Sssssssssssteam. What a let down.

OK, I bought it in haste, and perhaps I should have read the title properly: Peterson First Guides: Wildflowers, by Roger Tory Peterson and Margaret McKenny. "First"...

But c'mon. You go to the trouble of producing a book with good illustrations and useful annotations, and all you give is a common name? That is awful. You're killing me, here. So now I see it is for "beginner naturalists"...But don't they deserve to know, too, that common names, while filled with whimsy and lovely for their own narrative value, are entirely fallible and not particularly useful?

Bother. This was going to be the flower post. It will have to wait.

Fortunately it only cost $5. But the anti-climax...

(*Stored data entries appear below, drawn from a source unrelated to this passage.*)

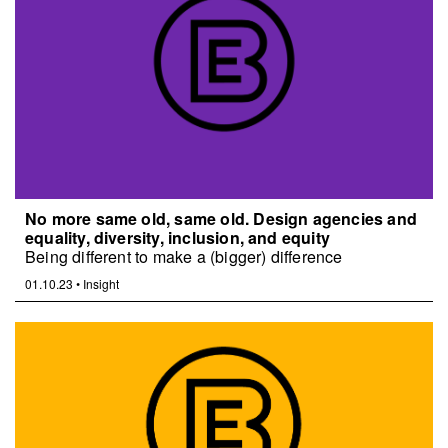
No more same old, same old. Design agencies and
equality, diversity, inclusion, and equity
Being different to make a (bigger) difference
01.10.23
•
Insight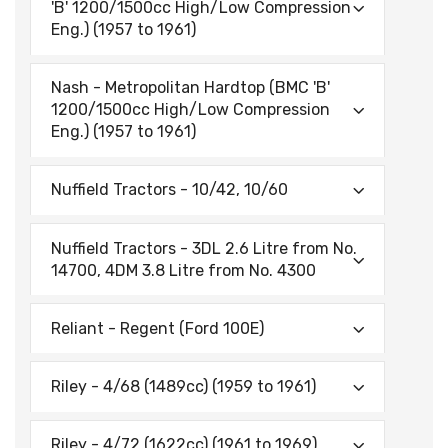
'B' 1200/1500cc High/Low Compression
Eng.) (1957 to 1961)
Nash - Metropolitan Hardtop (BMC 'B'
1200/1500cc High/Low Compression
Eng.) (1957 to 1961)
Nuffield Tractors - 10/42, 10/60
Nuffield Tractors - 3DL 2.6 Litre from No.
14700, 4DM 3.8 Litre from No. 4300
Reliant - Regent (Ford 100E)
Riley - 4/68 (1489cc) (1959 to 1961)
Riley - 4/72 (1622cc) (1961 to 1969)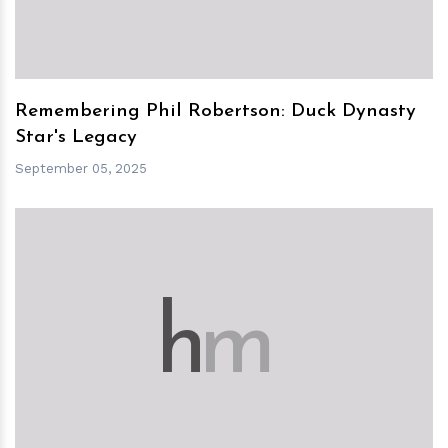
Remembering Phil Robertson: Duck Dynasty
Star's Legacy
September 05, 2025
h
m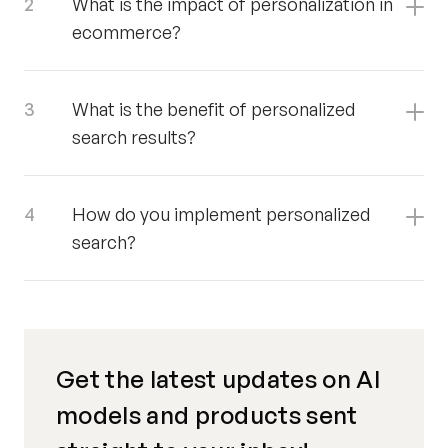
What is the impact of personalization in
ecommerce?
What is the benefit of personalized
search results?
How do you implement personalized
search?
Get the latest updates on AI
models and products sent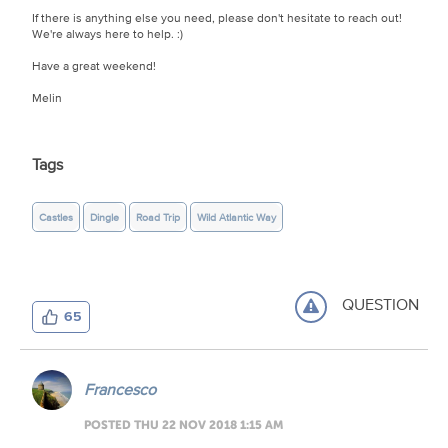
If there is anything else you need, please don't hesitate to reach out!
We're always here to help. :)
Have a great weekend!
Melin
Tags
Castles
Dingle
Road Trip
Wild Atlantic Way
QUESTION
65
Francesco
POSTED THU 22 NOV 2018 1:15 AM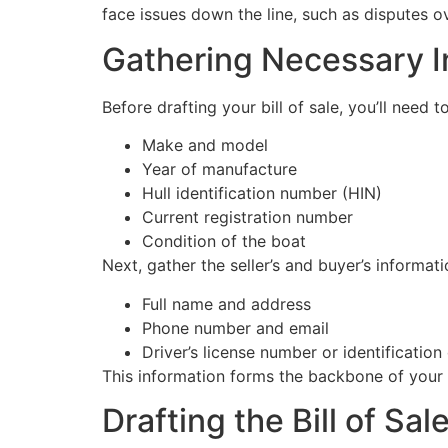
face issues down the line, such as disputes ov
Gathering Necessary I
Before drafting your bill of sale, you’ll need t
Make and model
Year of manufacture
Hull identification number (HIN)
Current registration number
Condition of the boat
Next, gather the seller’s and buyer’s informati
Full name and address
Phone number and email
Driver’s license number or identification 
This information forms the backbone of your b
Drafting the Bill of Sal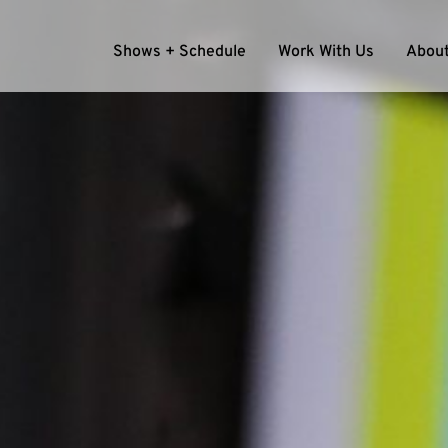
Shows + Schedule
Work With Us
About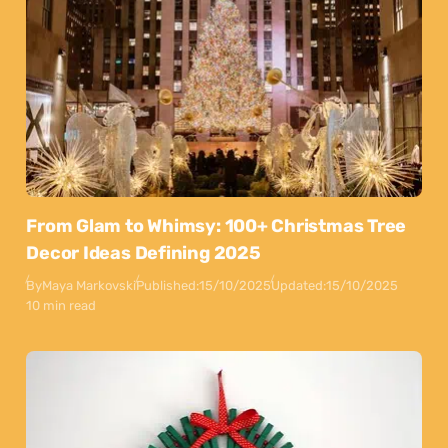
From Glam to Whimsy: 100+ Christmas Tree
Decor Ideas Defining 2025
By
Maya Markovski
Published:
15/10/2025
Updated:
15/10/2025
10 min read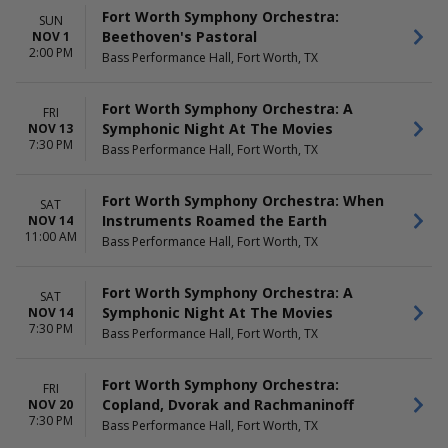
Fort Worth Symphony Orchestra:
SUN
Beethoven's Pastoral
NOV 1
2:00 PM
Bass Performance Hall, Fort Worth, TX
Fort Worth Symphony Orchestra: A
FRI
Symphonic Night At The Movies
NOV 13
7:30 PM
Bass Performance Hall, Fort Worth, TX
Fort Worth Symphony Orchestra: When
SAT
Instruments Roamed the Earth
NOV 14
11:00 AM
Bass Performance Hall, Fort Worth, TX
Fort Worth Symphony Orchestra: A
SAT
Symphonic Night At The Movies
NOV 14
7:30 PM
Bass Performance Hall, Fort Worth, TX
Fort Worth Symphony Orchestra:
FRI
Copland, Dvorak and Rachmaninoff
NOV 20
7:30 PM
Bass Performance Hall, Fort Worth, TX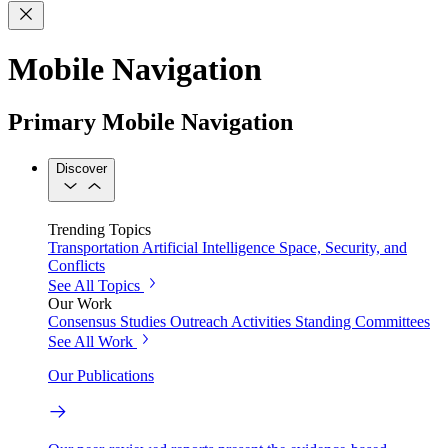
Mobile Navigation
Primary Mobile Navigation
Discover
Trending Topics
Transportation
Artificial Intelligence
Space, Security, and
Conflicts
See All Topics
Our Work
Consensus Studies
Outreach Activities
Standing Committees
See All Work
Our Publications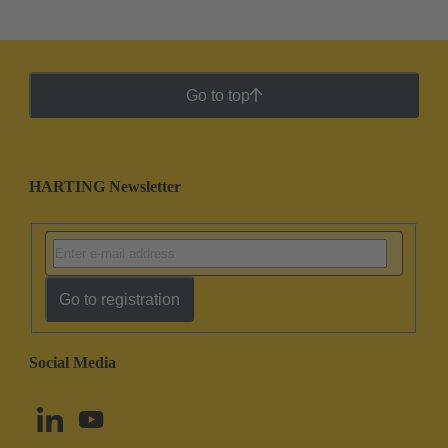
Go to top
HARTING Newsletter
Go to registration
Social Media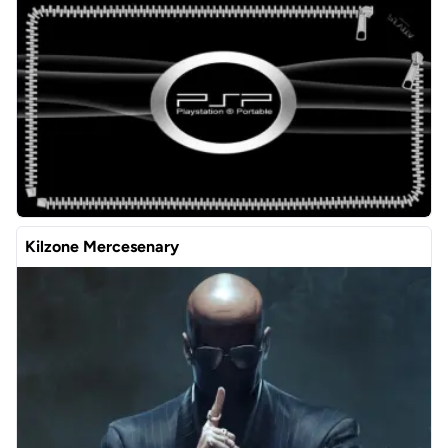
Kilzone Mercesenary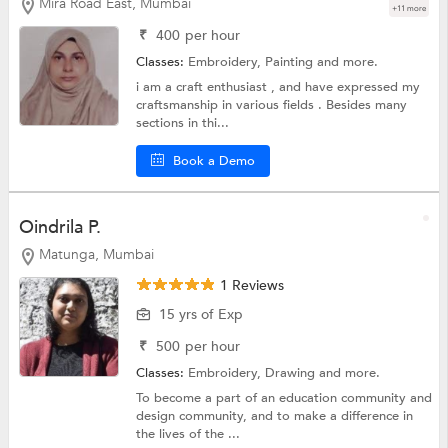
Mira Road East, Mumbai
+11 more
₹
400
per hour
Classes:
Embroidery,
Painting
and more.
i am a craft enthusiast , and have expressed my
craftsmanship in various fields . Besides many
sections in thi...
Book a Demo
Oindrila P.
Matunga, Mumbai
1 Reviews
15 yrs of Exp
₹
500
per hour
Classes:
Embroidery,
Drawing
and more.
To become a part of an education community and
design community, and to make a difference in
the lives of the ...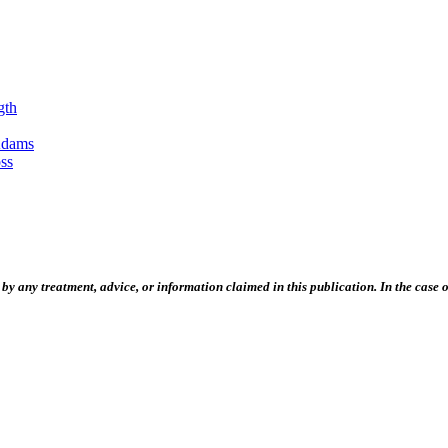
gth
Adams
ss
 any treatment, advice, or information claimed in this publication. In the case of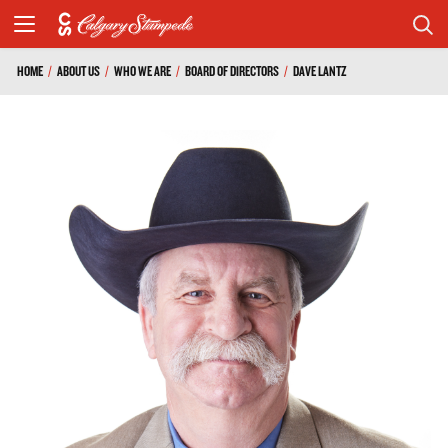
HOME
/
ABOUT US
/
WHO WE ARE
/
BOARD OF DIRECTORS
/
DAVE LANTZ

On a positive note, these wildflowers at the information center are what inspired me to whip the book off the nearest shelf. These were very impressive, simply because they were there. And, in retrospect, because the labels listed botanical as well as common names. Thank you. And putting them in found glass bottles is a nice touch...

Online, I'd had a brief exchange on the Gateway National Recreation Area's Facebook page with their administrator/s who had posted an image of some flowers being prepared for display. I had also asked whether there might be an online plant list available. No, said the administrator, but that's a great idea, we'll work on it! At the reception desk yesterday, I noticed a ranger's ears prick up when he heard me asking about the flower table. Turns out he is Lincoln Hallowell,  a ranger who flits between various parks in the area. In person he confessed that he had not realized just how many plants would be involved: over 1,000.  Well, start week by week, I suggested, and in a year's time you'll have them all.

The only plant list I have found so far is this one. Maybe they will find it helpful. I am still surprised that lists of flora are not standard issue in parks.

Anyway, I love this table. I would love it even more if they moved it to the highly visible, bright and airy main reception area, rather than keeping it in their conference room, where no one may find it. It is a wonderful resource.

Photograph: Johan Schumacher (image cropped for this blog, not original cropping)

Also in that room is an exhibition of photographs of birds, all taken in the Refuge, in all weathers, and which made the hard-to-impress Frenchie drool. The photographer is Johan Schumacher. There is an unforgettable image of a snowy owl, and snow geese. In the falling snow. (The rather cluttered and funky website in the link is not a good reflection of how beautiful the images in the exhibition are - see it if you can, in person.)